Passage:
..............................

I write this the day after Bozak had maybe his most un-imposing night of the season. He won 43% of his face-offs (if I can believe that game sheet), did not generate a point for his line and found a way to be on the ice for all three Flyer goals (the only goals they scored) in the Leafs’ 4-3 overtime victory.

But despite that one game blip, the season-long visual evidence has mounted sufficiently for me to believe he is one of a very few Leafs who are indispensible at this juncture. While many players have contributed to the Leafs reaching 76 points (fourth overall in the Eastern Conference standings, and if they win their game in hand, third place)—from Lupul to Rielly to Gunnarsson to Kadri, Kulemin and the in and out fourth liners—Toronto’s first liners remain the triggermen, the momentum changers. They are the ones who invariably lead those third period comebacks, who create offense out of nothing as well as create fear and chaos in the opposition’s zone. The line can survive without Bozak, sure, but when he’s out, the rollover effect on the rest of the lines is measurable.

Yes, it appears that the Leafs do indeed need Bozak healthy and playing his quiet, all-around, ‘he’s not a true first-line center’ game just the way he does most nights.  And they will need that in April and May, too, when impact players, regardless of their reputation, are so valuable.

We will need all on hands on deck to be sure, but if the Leafs harbour serious ambitions of doing something they haven't done in a decade - win a playoff round, and maybe more, in the spring - Bozak will be key.

..............................

Provided material:
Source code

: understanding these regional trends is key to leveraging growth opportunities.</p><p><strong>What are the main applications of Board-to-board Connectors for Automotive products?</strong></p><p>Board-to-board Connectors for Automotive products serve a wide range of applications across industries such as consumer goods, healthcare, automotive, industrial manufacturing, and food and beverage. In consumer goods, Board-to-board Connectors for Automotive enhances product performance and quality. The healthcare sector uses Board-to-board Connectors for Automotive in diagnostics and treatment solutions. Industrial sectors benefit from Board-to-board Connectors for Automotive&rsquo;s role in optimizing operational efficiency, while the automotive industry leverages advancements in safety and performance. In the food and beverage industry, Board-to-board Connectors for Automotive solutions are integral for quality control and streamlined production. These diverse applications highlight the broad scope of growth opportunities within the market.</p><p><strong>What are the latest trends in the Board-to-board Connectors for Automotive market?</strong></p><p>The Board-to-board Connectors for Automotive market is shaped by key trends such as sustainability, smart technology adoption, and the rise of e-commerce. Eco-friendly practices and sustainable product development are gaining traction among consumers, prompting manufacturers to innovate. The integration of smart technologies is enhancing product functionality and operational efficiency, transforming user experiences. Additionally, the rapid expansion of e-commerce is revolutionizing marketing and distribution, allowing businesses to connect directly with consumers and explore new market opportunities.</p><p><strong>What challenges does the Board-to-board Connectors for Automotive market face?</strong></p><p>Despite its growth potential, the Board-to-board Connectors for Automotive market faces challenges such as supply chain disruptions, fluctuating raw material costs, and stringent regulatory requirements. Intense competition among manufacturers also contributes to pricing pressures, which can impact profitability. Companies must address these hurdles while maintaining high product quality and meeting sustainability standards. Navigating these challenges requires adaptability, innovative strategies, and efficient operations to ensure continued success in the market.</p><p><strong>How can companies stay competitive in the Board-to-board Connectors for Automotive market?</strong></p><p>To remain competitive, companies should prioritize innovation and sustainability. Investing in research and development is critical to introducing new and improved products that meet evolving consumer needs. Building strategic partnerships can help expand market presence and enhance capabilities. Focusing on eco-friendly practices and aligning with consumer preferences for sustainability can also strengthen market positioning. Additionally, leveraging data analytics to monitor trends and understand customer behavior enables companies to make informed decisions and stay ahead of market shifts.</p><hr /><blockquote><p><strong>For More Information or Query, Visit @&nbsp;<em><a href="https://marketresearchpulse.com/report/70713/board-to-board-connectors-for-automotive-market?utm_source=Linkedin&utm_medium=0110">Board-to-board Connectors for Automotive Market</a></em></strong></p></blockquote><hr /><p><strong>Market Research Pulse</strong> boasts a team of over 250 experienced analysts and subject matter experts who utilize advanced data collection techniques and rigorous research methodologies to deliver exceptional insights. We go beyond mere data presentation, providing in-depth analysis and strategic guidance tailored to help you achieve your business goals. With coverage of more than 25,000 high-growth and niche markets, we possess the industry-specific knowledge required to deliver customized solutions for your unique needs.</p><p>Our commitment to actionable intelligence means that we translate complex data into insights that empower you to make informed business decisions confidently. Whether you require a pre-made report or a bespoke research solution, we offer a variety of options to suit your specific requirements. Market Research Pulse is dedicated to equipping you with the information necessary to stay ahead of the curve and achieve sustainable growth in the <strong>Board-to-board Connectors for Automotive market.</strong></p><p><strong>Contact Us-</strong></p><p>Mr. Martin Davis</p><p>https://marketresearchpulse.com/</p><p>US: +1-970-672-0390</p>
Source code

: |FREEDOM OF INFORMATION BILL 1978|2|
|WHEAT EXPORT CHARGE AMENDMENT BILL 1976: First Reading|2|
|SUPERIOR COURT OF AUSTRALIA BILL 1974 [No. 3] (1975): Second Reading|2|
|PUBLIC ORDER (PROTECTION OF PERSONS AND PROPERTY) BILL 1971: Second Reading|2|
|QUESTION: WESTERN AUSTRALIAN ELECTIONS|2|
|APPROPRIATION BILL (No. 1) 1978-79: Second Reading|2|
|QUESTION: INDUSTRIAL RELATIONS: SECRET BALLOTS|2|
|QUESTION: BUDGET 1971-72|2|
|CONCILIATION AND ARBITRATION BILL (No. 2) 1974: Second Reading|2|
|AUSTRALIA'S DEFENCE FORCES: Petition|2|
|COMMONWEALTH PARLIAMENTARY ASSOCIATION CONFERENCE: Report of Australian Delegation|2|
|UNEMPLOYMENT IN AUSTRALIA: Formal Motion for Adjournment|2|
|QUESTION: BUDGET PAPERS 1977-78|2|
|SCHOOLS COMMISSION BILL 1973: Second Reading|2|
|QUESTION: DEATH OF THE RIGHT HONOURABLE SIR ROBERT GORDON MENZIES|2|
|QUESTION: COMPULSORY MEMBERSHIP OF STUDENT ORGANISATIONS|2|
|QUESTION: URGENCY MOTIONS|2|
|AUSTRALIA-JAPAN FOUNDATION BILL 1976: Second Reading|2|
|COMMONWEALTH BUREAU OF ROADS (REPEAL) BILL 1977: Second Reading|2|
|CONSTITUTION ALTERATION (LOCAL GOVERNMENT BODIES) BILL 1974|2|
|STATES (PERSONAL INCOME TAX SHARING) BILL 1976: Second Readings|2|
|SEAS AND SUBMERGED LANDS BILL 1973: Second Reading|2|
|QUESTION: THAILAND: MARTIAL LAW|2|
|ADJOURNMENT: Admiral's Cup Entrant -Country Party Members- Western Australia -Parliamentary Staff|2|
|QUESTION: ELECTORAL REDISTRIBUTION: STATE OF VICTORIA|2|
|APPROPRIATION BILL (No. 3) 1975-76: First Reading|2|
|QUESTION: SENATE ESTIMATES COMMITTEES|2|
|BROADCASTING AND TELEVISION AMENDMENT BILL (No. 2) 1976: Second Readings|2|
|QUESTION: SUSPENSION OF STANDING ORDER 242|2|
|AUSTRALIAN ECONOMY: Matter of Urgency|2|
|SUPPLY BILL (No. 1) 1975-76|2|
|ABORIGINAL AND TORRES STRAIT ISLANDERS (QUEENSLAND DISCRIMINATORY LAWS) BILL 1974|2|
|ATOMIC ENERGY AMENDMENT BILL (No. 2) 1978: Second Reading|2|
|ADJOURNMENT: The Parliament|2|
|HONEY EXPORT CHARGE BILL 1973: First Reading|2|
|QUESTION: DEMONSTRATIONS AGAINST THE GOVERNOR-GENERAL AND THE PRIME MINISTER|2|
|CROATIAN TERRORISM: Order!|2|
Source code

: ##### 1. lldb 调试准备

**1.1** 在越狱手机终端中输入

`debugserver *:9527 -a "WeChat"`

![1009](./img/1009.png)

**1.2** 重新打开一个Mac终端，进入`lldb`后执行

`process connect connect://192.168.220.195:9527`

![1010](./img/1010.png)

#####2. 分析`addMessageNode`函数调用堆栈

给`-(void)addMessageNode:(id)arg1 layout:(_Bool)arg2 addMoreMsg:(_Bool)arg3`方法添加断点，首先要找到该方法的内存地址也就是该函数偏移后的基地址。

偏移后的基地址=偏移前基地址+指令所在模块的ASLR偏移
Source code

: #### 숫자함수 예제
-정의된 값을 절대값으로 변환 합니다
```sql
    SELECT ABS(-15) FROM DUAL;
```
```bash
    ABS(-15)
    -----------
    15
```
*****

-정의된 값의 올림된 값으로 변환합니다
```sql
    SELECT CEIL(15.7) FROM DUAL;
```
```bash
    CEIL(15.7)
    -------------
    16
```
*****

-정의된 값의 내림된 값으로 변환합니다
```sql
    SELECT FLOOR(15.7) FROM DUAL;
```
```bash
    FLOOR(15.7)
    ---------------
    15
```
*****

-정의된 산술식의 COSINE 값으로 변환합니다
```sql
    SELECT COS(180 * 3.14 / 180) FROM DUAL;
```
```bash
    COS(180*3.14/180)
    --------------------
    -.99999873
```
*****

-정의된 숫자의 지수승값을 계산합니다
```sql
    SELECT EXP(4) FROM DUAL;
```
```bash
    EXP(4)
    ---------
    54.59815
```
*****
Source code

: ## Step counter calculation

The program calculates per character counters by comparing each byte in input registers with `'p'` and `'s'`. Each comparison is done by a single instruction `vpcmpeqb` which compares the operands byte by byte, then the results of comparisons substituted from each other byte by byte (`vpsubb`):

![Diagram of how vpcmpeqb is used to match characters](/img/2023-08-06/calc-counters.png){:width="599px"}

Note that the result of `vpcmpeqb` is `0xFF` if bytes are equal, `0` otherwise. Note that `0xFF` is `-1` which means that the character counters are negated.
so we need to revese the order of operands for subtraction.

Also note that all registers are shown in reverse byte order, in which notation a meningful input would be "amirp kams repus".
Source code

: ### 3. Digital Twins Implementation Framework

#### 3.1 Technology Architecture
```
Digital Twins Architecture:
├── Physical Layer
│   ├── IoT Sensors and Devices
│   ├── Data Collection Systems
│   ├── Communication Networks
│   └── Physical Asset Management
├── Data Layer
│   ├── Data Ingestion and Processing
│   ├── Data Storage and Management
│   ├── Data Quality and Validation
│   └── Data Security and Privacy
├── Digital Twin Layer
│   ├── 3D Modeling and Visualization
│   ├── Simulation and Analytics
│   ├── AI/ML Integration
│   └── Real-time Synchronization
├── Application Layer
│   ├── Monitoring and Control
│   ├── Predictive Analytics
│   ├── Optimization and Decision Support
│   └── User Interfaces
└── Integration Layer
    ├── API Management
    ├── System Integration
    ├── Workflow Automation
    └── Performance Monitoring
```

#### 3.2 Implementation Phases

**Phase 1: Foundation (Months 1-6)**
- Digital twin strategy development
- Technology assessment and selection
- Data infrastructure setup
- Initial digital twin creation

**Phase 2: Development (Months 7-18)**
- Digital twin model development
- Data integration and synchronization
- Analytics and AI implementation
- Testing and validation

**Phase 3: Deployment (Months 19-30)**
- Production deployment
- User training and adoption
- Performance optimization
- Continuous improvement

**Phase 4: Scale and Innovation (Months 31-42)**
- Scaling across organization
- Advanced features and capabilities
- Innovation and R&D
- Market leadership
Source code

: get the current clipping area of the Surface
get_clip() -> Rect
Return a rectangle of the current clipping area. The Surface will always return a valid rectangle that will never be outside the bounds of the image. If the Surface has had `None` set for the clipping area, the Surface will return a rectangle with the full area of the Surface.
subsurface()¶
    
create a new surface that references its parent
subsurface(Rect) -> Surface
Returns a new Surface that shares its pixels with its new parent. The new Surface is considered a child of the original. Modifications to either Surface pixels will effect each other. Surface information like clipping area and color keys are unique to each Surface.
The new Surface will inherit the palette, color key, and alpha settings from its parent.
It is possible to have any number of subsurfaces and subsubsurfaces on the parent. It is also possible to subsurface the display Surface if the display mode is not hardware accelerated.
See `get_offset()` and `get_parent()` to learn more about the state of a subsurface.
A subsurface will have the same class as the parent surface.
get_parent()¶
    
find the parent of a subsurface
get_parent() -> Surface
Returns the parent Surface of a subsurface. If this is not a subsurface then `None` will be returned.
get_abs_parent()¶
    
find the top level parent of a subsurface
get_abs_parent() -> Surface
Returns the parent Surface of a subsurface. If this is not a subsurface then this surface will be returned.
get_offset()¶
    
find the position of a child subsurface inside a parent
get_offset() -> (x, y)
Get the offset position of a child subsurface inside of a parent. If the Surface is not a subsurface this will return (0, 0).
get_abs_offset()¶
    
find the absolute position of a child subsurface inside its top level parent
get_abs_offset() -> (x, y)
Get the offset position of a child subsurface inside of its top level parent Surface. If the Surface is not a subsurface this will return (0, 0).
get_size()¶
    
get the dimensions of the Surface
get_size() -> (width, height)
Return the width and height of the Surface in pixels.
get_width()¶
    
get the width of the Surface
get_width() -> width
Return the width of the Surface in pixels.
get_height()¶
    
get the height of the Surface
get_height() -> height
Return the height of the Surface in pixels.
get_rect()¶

..............................

Tasks to complete:
**A)** Reproduce the passage about Bozak from "Yes, it appears" to "will be key.".
**B)** Summarize the passage about Bozak in two sentences.

Answers to each task:
**A)**
Yes, it appears that the Leafs do indeed need Bozak healthy and playing his quiet, all-around, ‘he’s not a true first-line center’ game just the way he does most nights.  And they will need that in April and May, too, when impact players, regardless of their reputation, are so valuable.

We will need all on hands on deck to be sure, but if the Leafs harbour serious ambitions of doing something they haven't done in a decade - win a playoff round, and maybe more, in the spring - Bozak will be key.

**B)** Although Bozak had a weak game in the Leafs' 4-3 overtime win over the Flyers, the season-long evidence convinces the writer that he is one of very few Leafs who are indispensable, because the first line drives the team's comebacks and his absence has a measurable effect on the other lines. The writer argues that the Leafs need him healthy and playing his usual all-around game if they hope to win a playoff round for the first time in a decade.